DOCUMENT SECTION: Begin

TIME’S A WASTIN’: Ahead of the Supreme Court decision on the EPA’s Mercury Rule, the Colorado Legislature is taking matters into it’s own hands.
Colorado is not bending easily to the new federal restrictions from Environmental Protection Agency’s Mercury and Air Toxics Standards (MATS), also known as the “Mercury Rule,” which is currently being disputed in the United States Supreme Court. Twenty-two states, including Colorado, have sued the federal government over the new regulations.
The regulatory burdens of MATS, combined with economic and pragmatic considerations are driving states like Colorado to take on the EPA Mercury Rule and other facets of its Clean Power Plan prior to the Supreme Court ruling.
On April 9, the Colorado State Senate passed the Colorado Electric Consumers’ Protection Act, a bill which forces regulatory federal agencies, including the EPA, to coordinate with the state Legislature and the Colorado Public Utilities Commission in its decision-making processes. This bill states that the emission guidelines of the EPA “will have a major impact on the economy of Colorado by regulating how electricity is produced, transmitted, distributed and consumed within Colorado.”
In an attempt to give back a measure of control to the state in the regulation of a critical energy resource, the Colorado Electric Consumer’s Protection Act goes on to say: “The Colorado Air Quality Control Commission shall not submit a state plan to the EPA pursuant to the Federal Emission Regulations unless the proposed state plan is first reviewed by the commission.”

DOCUMENT SECTION: End
EXERCISE DATA: Begin

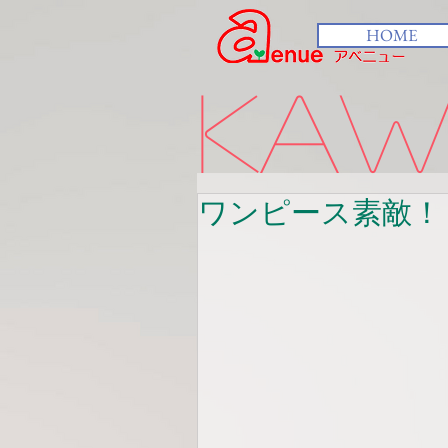
HOME
kawa
ワンピース素敵！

EXERCISE DATA: End

## PROMPT A
From the article on Colorado and the EPA Mercury Rule, list each activity involving electricity that the bill says the EPA's emission guidelines will regulate within Colorado.
## PROMPT B
Continue the article on Colorado and the EPA Mercury Rule from its last sentence.

## EXPECTED ANSWER A
produced
transmitted
distributed
consumed

## EXPECTED ANSWER B
One single mother, who wanted to remain anonymous, testified at the Senate committee hearing for the Colorado Electricity Consumers’ Protection Act and summed up the issue with this statement:
I’m a single mom and every dollar counts to me. Sure, I want a clean environment for my kids, and I believe that where I live in Colorado it is clean and the air is clear. But if I’m paying 2 or 3 hundred dollars a month for electricity, the real problem is that when my kids get sick, I have to choose between having lights and heat or medicine. This is what is really hurting people like me.
Colorado’s coal-fired electricity-generating plants have been targeted by federal “clean air” regulations for decades. The EPA’s 2012 MATS accelerated the nationwide shuttering process of these plants which, in 2010, generated 45 percent of electricity in the United States.
Since 2010, in Colorado alone, four major coal-fired power plants have been closed with more retirements planned in the coming years. The so-called “War on Coal” has also been waged on the jobs front, where MATS in Colorado have contributed to the closure of numerous mines and the loss of hundreds of jobs during that same time period. According to the Colorado Division of Reclamation and Mining Safety, Colorado coal production is down nearly 40 percent in the last 10 years.
The current Supreme Court case, State of Michigan v. Environmental Protection Agency, is emblematic of the growing pushback by states against untenable federal regulations. One complaint against the EPA in the case is the $9.6 billion yearly implementation cost of MATS. Another charge is that the EPA uses dubious cost-benefit analyses to exert its regulating authority over states, and imposes unnecessarily stringent requirements on energy producers.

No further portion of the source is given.